◆ **Work to do**
**1)** In the pandas thread, rewrite the paragraph beginning "Is it possible to calculate" as a shorter sentence that keeps its main facts.
**2)** List every distinct string value that appears in the 'list_column' data of the pandas thread.
**3)** Pick up the pandas thread right after its final line of code and continue it.

◆ **Passage shown**
===

Is it possible to calculate the number of common items in a list column, between a row and the previous row in the method chain?
My code below throws and error ‘TypeError: unhashable type: ‘list”
import pandas as pd
df = pd.DataFrame({
'x':[1,2,3,4],
'list_column': [
['apple', 'banana', 'cherry'],
['banana', 'cherry'],
['cherry', 'date', 'fig'],
['orange']
]
})
res = len(set(df.loc[1,'list_column']) & set(df.loc[0,'list_column']))
res
df=(df
.assign(
list_length=lambda x: x['list_column'].str.len(),
nr_common=lambda x: (set(x['list_column']) & set(x['list_column'].shift(1))).len()
)
)
df
>Solution :
I would first convert all lists to sets, then use diff:
df.assign(sets=lambda d: d['list_column'].apply(set),
common=lambda d: d['sets']-d['sets'].diff(),
n_common=lambda d: d['common'].str.len(),
)

===

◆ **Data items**
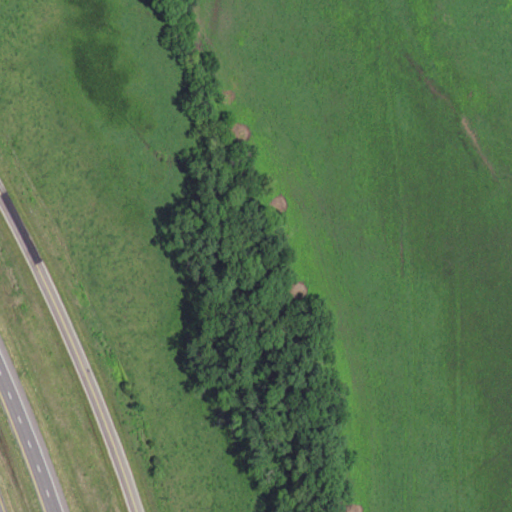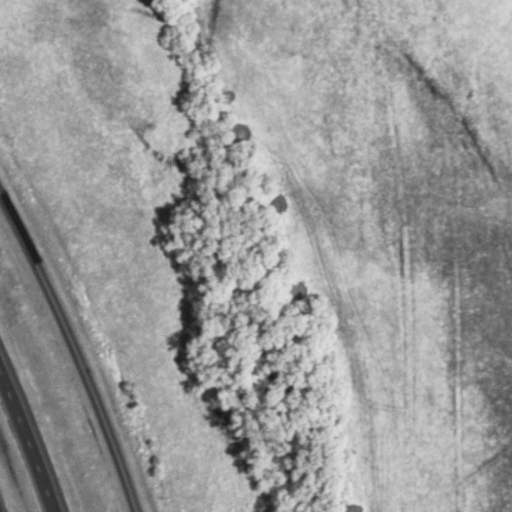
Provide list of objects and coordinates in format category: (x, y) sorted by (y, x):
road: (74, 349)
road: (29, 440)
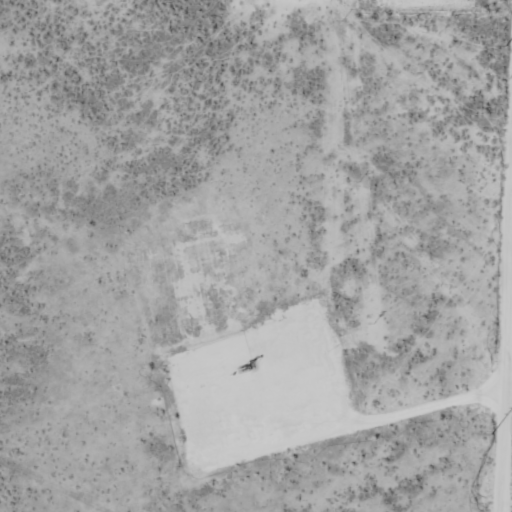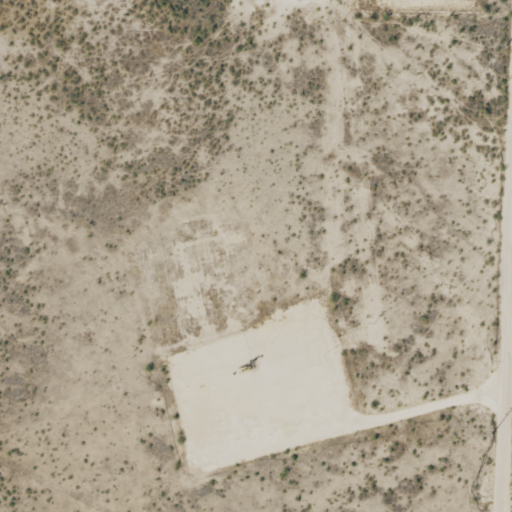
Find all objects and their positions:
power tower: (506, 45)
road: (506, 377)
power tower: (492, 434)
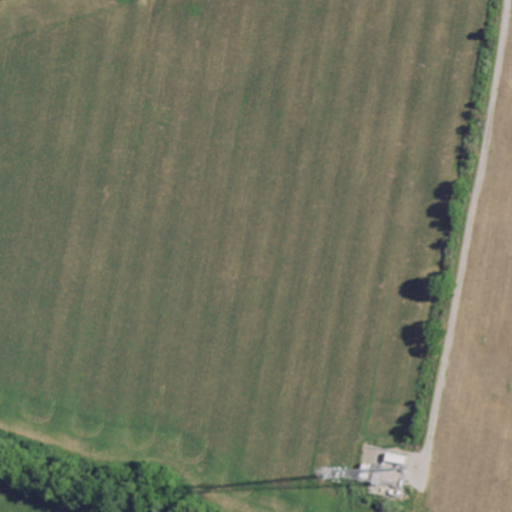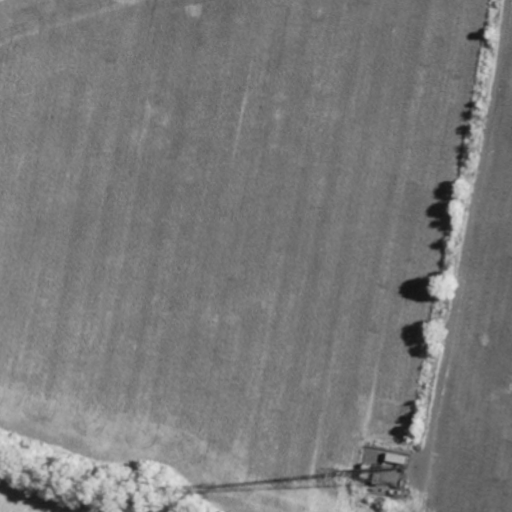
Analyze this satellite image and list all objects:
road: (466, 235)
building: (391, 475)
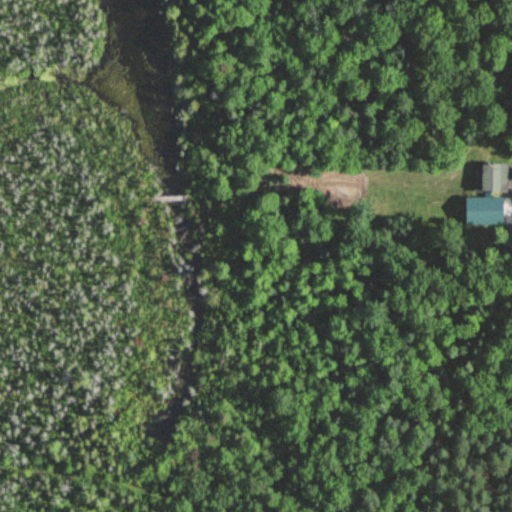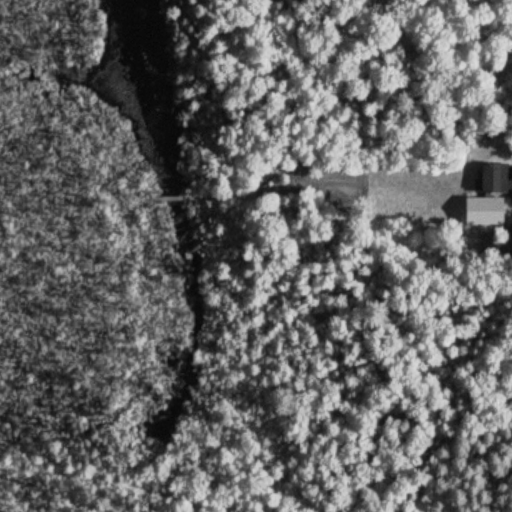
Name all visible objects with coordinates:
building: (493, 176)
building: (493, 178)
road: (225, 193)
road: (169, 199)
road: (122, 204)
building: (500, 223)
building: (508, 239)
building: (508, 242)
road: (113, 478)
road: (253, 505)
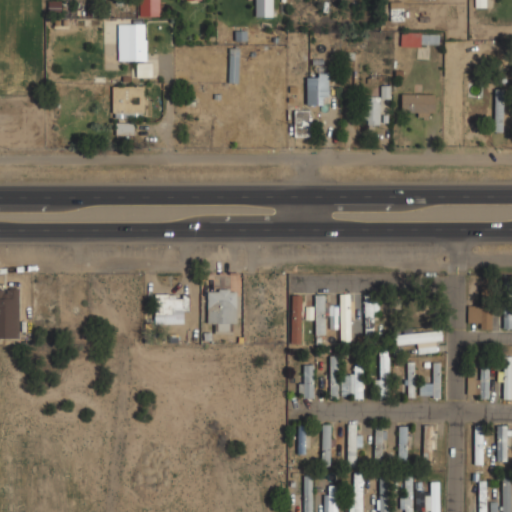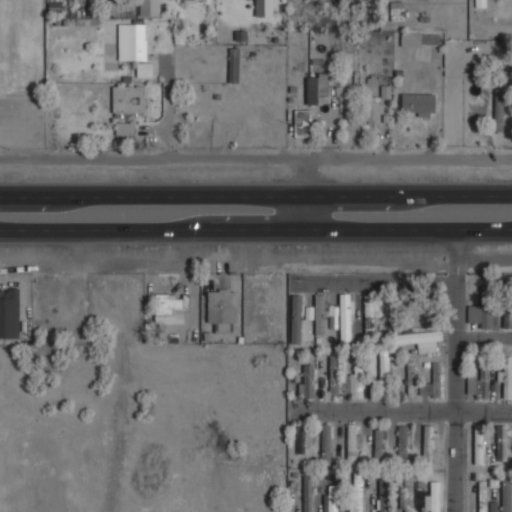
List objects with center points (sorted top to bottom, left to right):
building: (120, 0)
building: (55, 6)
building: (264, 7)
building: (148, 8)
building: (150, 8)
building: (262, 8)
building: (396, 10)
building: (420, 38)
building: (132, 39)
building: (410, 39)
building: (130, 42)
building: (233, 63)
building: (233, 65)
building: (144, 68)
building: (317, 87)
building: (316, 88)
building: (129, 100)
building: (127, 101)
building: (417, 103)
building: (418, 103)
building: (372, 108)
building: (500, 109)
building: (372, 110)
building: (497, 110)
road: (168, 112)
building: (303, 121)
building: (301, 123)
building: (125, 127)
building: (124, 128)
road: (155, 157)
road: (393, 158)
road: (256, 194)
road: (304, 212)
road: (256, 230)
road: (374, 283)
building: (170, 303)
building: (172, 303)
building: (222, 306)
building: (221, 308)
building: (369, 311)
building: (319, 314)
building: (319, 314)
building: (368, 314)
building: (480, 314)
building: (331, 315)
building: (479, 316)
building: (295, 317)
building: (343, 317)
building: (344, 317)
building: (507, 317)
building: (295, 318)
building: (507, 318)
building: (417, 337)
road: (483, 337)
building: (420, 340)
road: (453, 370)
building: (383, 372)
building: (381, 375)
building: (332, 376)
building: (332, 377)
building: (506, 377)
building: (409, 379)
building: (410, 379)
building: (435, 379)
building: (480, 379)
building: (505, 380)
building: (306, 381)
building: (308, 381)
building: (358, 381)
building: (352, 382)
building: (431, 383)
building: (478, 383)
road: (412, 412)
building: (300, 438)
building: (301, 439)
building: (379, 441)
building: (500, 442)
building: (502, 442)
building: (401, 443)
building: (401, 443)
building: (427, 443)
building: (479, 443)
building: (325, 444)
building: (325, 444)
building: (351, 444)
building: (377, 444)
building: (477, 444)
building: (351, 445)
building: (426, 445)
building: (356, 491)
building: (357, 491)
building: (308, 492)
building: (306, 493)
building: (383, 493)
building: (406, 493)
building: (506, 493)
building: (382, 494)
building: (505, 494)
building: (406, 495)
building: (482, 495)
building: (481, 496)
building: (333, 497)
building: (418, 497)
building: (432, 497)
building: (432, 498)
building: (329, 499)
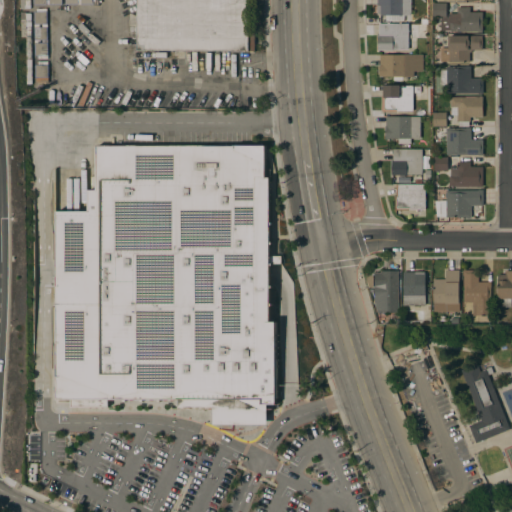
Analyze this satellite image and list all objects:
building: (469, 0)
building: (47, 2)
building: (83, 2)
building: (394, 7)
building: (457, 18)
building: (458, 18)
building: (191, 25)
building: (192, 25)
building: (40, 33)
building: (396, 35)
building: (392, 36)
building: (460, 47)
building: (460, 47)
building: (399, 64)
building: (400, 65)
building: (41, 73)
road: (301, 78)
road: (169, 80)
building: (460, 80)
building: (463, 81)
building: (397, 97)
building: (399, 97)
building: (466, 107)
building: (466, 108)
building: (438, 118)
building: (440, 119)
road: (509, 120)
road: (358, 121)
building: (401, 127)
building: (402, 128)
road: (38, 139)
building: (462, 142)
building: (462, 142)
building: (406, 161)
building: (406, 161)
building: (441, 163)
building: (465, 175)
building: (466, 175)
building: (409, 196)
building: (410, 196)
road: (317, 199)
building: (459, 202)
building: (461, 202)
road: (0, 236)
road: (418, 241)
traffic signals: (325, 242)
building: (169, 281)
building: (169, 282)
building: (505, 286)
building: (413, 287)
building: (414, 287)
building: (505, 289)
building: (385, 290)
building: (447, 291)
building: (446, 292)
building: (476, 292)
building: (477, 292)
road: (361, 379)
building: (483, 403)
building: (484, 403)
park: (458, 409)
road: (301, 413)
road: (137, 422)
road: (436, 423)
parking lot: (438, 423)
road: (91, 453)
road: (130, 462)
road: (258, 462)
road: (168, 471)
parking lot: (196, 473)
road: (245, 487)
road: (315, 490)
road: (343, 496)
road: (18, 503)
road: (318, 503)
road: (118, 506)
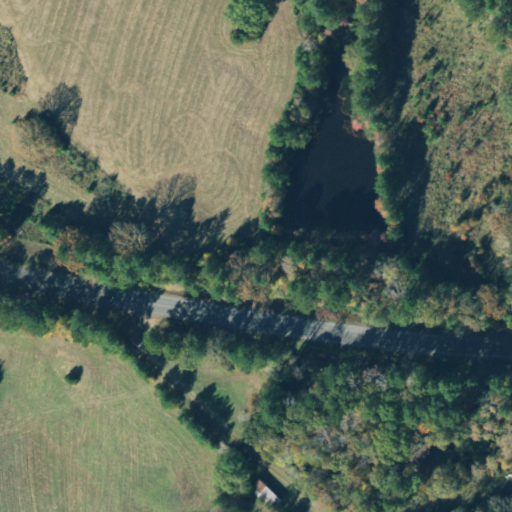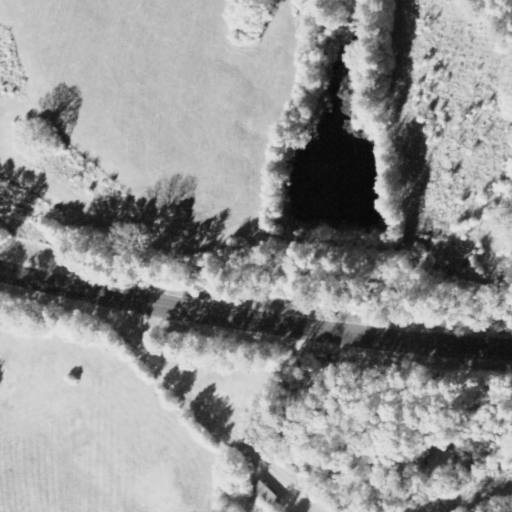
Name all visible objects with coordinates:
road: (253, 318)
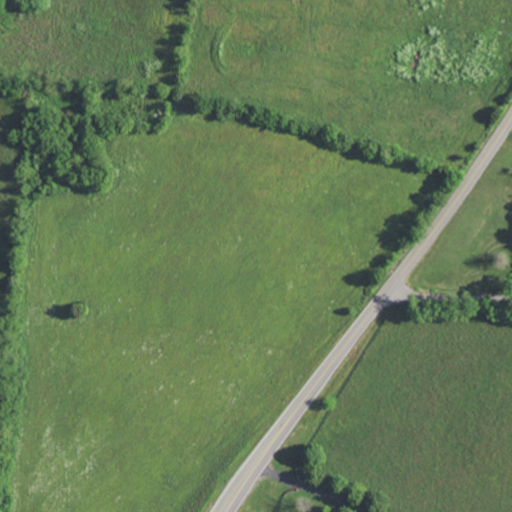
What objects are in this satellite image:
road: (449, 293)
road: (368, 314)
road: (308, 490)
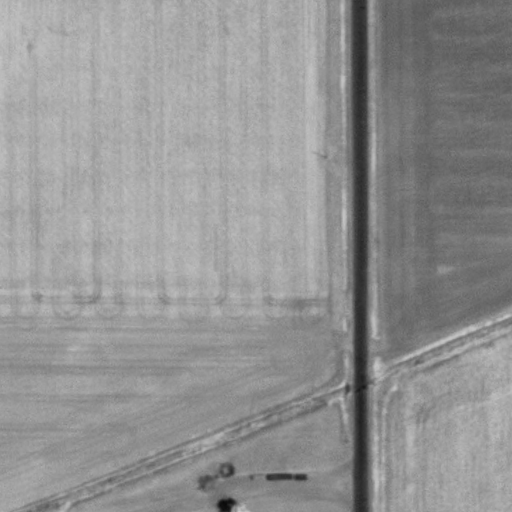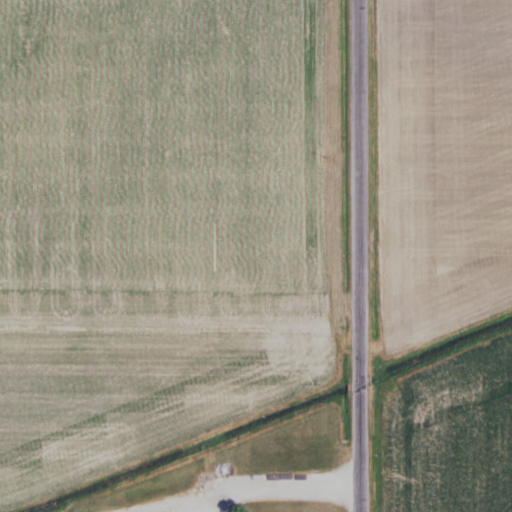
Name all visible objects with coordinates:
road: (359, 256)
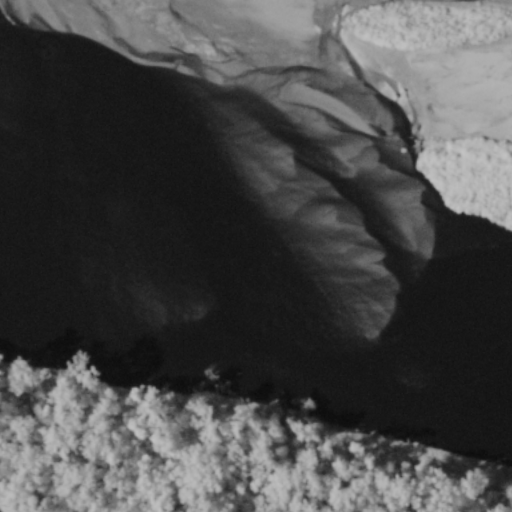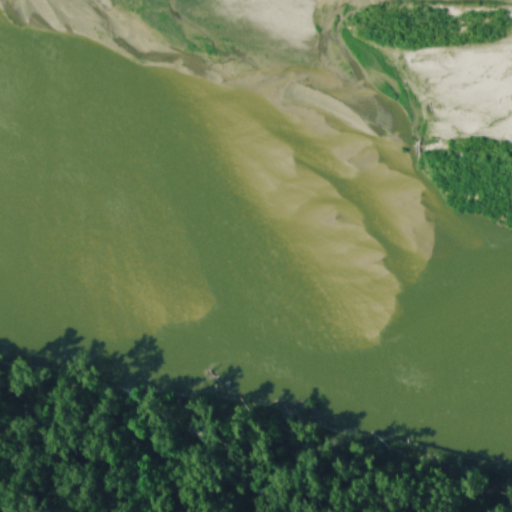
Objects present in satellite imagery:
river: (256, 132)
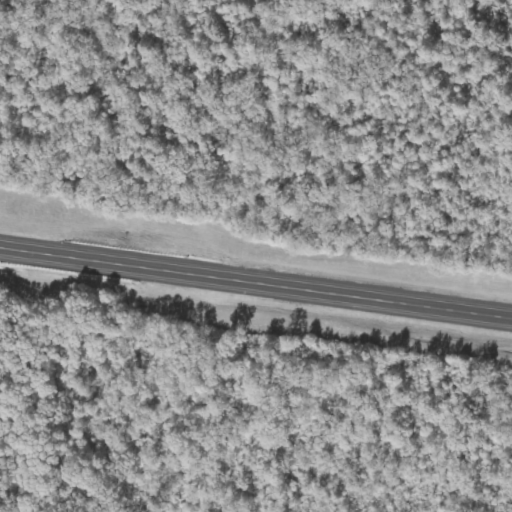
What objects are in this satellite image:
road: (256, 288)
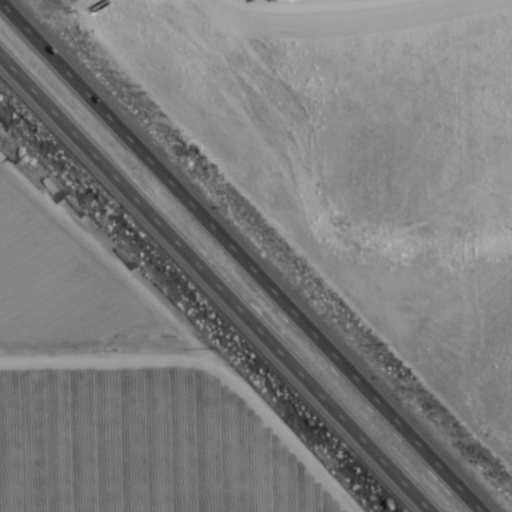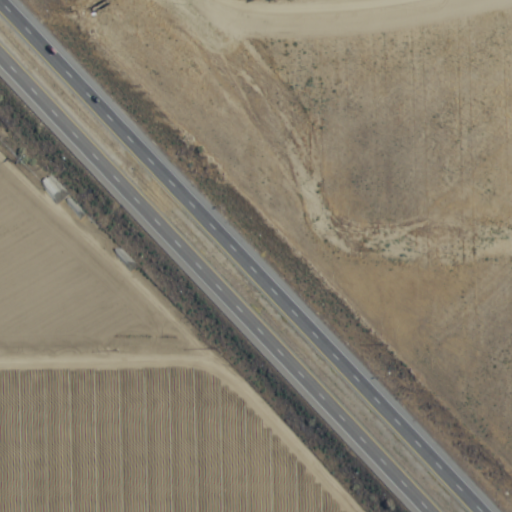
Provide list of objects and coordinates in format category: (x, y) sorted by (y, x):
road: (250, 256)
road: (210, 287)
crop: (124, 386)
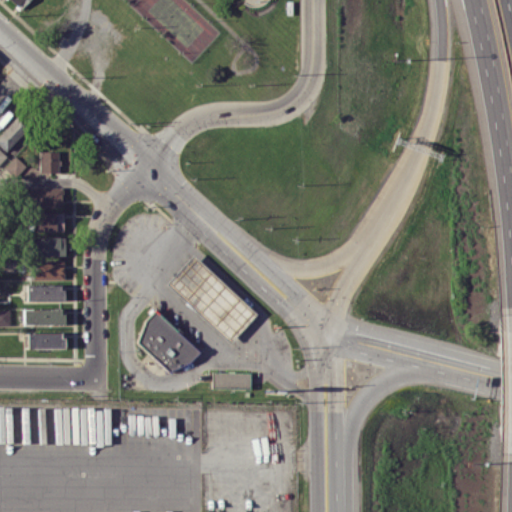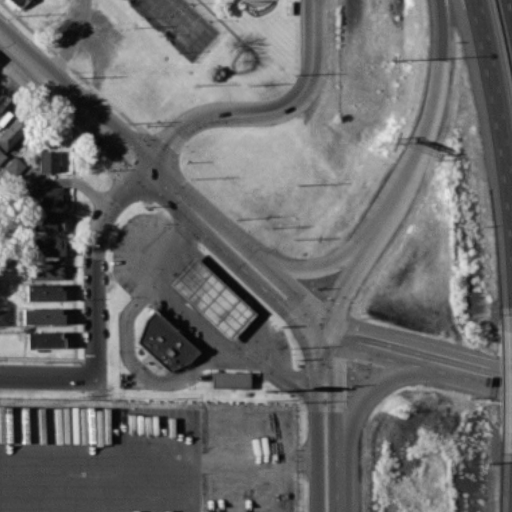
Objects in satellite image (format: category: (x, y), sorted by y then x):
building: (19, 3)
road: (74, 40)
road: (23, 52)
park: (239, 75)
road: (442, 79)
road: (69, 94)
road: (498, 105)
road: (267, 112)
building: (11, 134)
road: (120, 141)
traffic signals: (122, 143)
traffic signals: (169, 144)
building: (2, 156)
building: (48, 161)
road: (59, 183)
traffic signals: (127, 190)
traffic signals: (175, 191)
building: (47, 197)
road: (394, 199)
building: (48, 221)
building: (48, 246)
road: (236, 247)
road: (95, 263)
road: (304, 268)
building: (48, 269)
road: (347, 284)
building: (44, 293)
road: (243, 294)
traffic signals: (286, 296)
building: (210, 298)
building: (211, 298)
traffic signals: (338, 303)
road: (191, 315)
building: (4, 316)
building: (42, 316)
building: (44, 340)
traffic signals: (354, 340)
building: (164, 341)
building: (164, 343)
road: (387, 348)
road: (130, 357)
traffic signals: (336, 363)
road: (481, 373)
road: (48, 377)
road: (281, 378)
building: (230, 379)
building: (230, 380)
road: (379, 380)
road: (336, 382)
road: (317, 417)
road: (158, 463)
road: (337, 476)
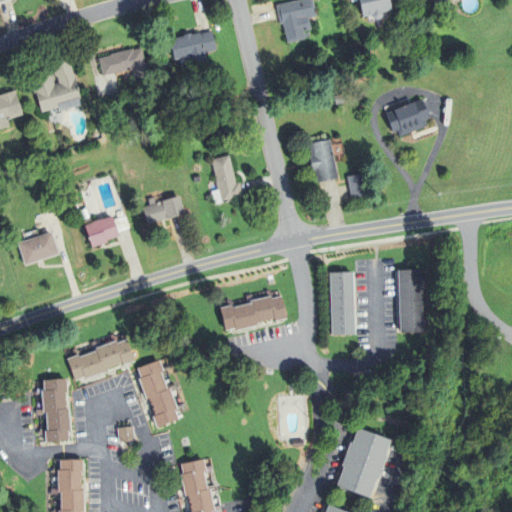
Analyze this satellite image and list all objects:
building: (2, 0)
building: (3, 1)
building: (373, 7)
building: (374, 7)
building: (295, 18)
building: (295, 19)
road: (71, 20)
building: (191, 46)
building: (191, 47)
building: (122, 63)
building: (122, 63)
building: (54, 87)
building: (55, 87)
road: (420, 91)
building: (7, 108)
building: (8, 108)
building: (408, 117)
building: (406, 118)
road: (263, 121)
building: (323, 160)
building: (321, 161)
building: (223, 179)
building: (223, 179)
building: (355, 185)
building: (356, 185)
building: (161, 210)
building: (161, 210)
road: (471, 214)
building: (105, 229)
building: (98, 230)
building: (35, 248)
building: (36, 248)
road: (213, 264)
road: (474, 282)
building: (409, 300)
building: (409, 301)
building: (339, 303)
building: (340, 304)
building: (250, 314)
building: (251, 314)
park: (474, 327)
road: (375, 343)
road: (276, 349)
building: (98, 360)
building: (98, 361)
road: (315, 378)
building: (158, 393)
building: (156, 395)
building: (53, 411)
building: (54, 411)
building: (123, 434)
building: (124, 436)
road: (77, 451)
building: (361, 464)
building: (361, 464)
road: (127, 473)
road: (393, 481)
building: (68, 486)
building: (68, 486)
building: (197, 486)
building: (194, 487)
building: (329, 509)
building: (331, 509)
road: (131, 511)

===

◆ **Task responses**
**1)** Can the number of items shared in a list column between each row and the row before it be computed inside a method chain?

**2)** apple, banana, cherry, date, fig, orange

**3)**
Output:
x list_column sets common n_common
0 1 [apple, banana, cherry] {apple, cherry, banana} NaN NaN
1 2 [banana, cherry] {cherry, banana} {banana, cherry} 2.0
2 3 [cherry, date, fig] {date, cherry, fig} {cherry} 1.0
3 4 [orange] {orange} {} 0.0
If you don’t want the intermediates:
df.assign(n_common=lambda d: (s:=d['list_column'].apply(set)).sub(s.diff()).str.len())
Or with a custom function:
def common_set(s):
s = s.apply(set)
return [len(a&b) for a,b in zip(s, s.shift(fill_value=set()))]
df.assign(n_common=lambda d: common_set(d['list_common']))